Team brainstorms; apparent problems overwhelming
The job fair was a bright light for Molokai, and one of the few highlighted at last Monday’s Molokai Action Team meeting.
The group, composed of community and state leaders, brought many of the island’s potential problems before the public forum, including everything from replacement jobs for Molokai Ranch’s displaced workers to interest on small business loans offered by MEO.
MAT chairman and office of planning director Abbey Mayer said that he has spoken to the Ranch about a wide range of topics, including the Ranch’s operation of water utilities on Molokai’s West End (see "Molokai Ranch seeks to unload its water utility") and access rights to Molokai Ranch land for former Molokai Properties Limited employees and for the general public.
He said that the Ranch told him that a hunting concession would continue for the ranch land, in an effort to keep the deer population under control. He said the access would be limited to former Ranch employees and that he did not know if there would be any hunting access for the rest of the population. He could not elaborate on the situation as of Monday, but was instructed by MAT members to continue investigating the situation.
A positive revelation was the fact that according to Mayer, Senate Bill 69 passed during session. If signed by Governor Linda Lingle in the 45 days after closure of the leg May 2, or passed without signature by the legislators, the bill will cause the children of those laid off to be immediately qualified for QUEST health insurance. In light of the layoffs throughout Hawaii, the bill is expected to pass.
Jimmy Duvauchelle, president of the Maunaloa Ohana, and member of the MAT, said that he worries about Maunaloa.
“If the town dies, there is nothing up there for us,” he said. “After the closure of Molokai Ranch, Maunaloa is struggling to survive. Our concern is that the [Molokai General] store is a vital supplier of immediate needs. Without that, we’ve got to come all the way down here. It’s a ghost town come 4 p.m. I appreciate the concern about the employees… but we need to save our community…We need a reason to be up there… We need to bring people there so we can kinda cushion our fall.”
Maunaloa Ohana public relations director Zhantell Dudoit said she has many concerns about the economic future of the island’s special events. “There are [events] canceled due to lack of places to stay here… [the events] represent an immediate, one-time injection [of money] that don’t need a lotta skills, school to do.”

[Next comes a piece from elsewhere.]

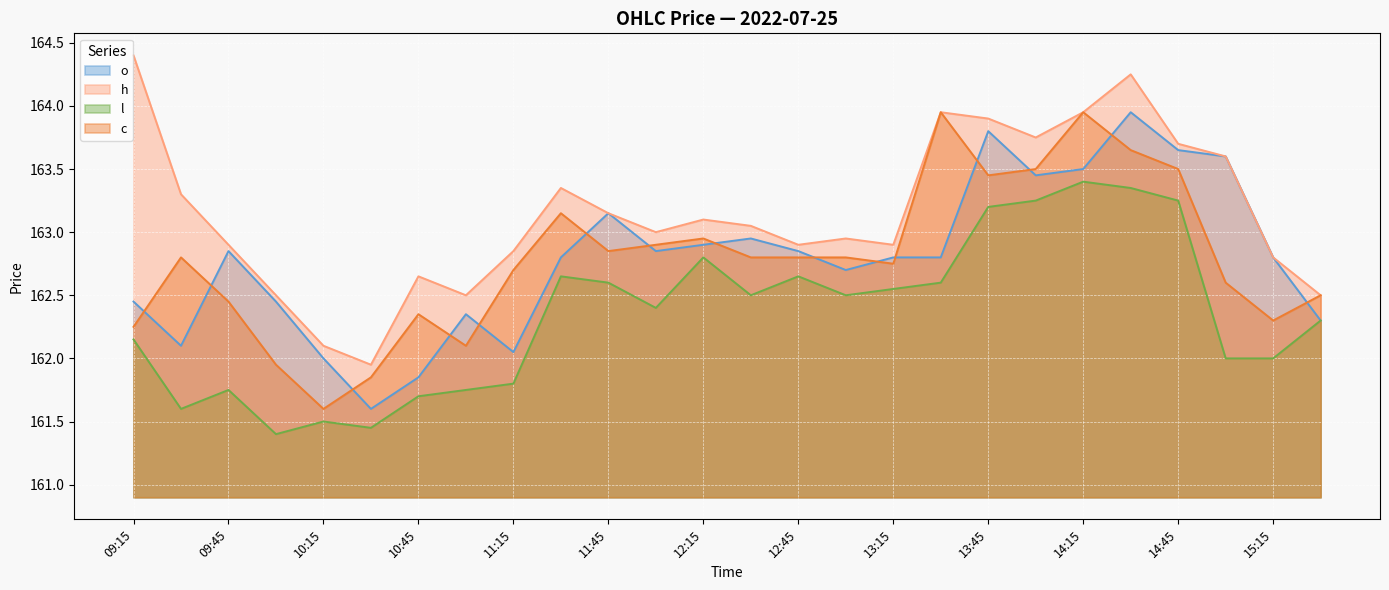

True or false: l and h cross at least once.

False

For longer-term development, ideas were presented, and roadblocks addressed. Barbara Haliniak, president of the Molokai Chamber of Commerce and a MAT member said there are many projects in the works to support entrepeneurship on the island. “There will be people out doing face-to-face interviews of [local business owners] to see what they need,” said Haliniak. “Once we get that together, we can know what the nees are for existing businesses and where to get help.”
Teri Waros, a concerned member of the community and former general manager for Molokai Ranch, said one of the obstacles she’s faced as a potential entrepeneur on the island is high interest rates, “MEO interest rates for loans are 13-19 percent. I would like to request that we offer local entrepeneurs long-term low interest rates so that if they’re having difficulty with cash flow now, [there is a solution.] … We need to be able to encourage those with great business ideas.”
Machado suggested OHA loans, which are available for any sum. “If it’s $25,000 or less, you don’t need collateral. There are 400 awards out already and OHA got plenty left.”
Also at hand for discussion was a reputed transportation subsidy. Mayer said that the state Department of Business, Economic Development and Tourism is evaluating a travel grant for those forced to seek work off-island. The grant would supply former Molokai Ranch employees with a travel subsidy, fixed at $15 each way, and applicable to either ferry or air travel off-island.
Molokai Ranch officially closed April 5 and will lay off its approximately 120 workers May 22, taking with it more than 60 full-time positions with health care.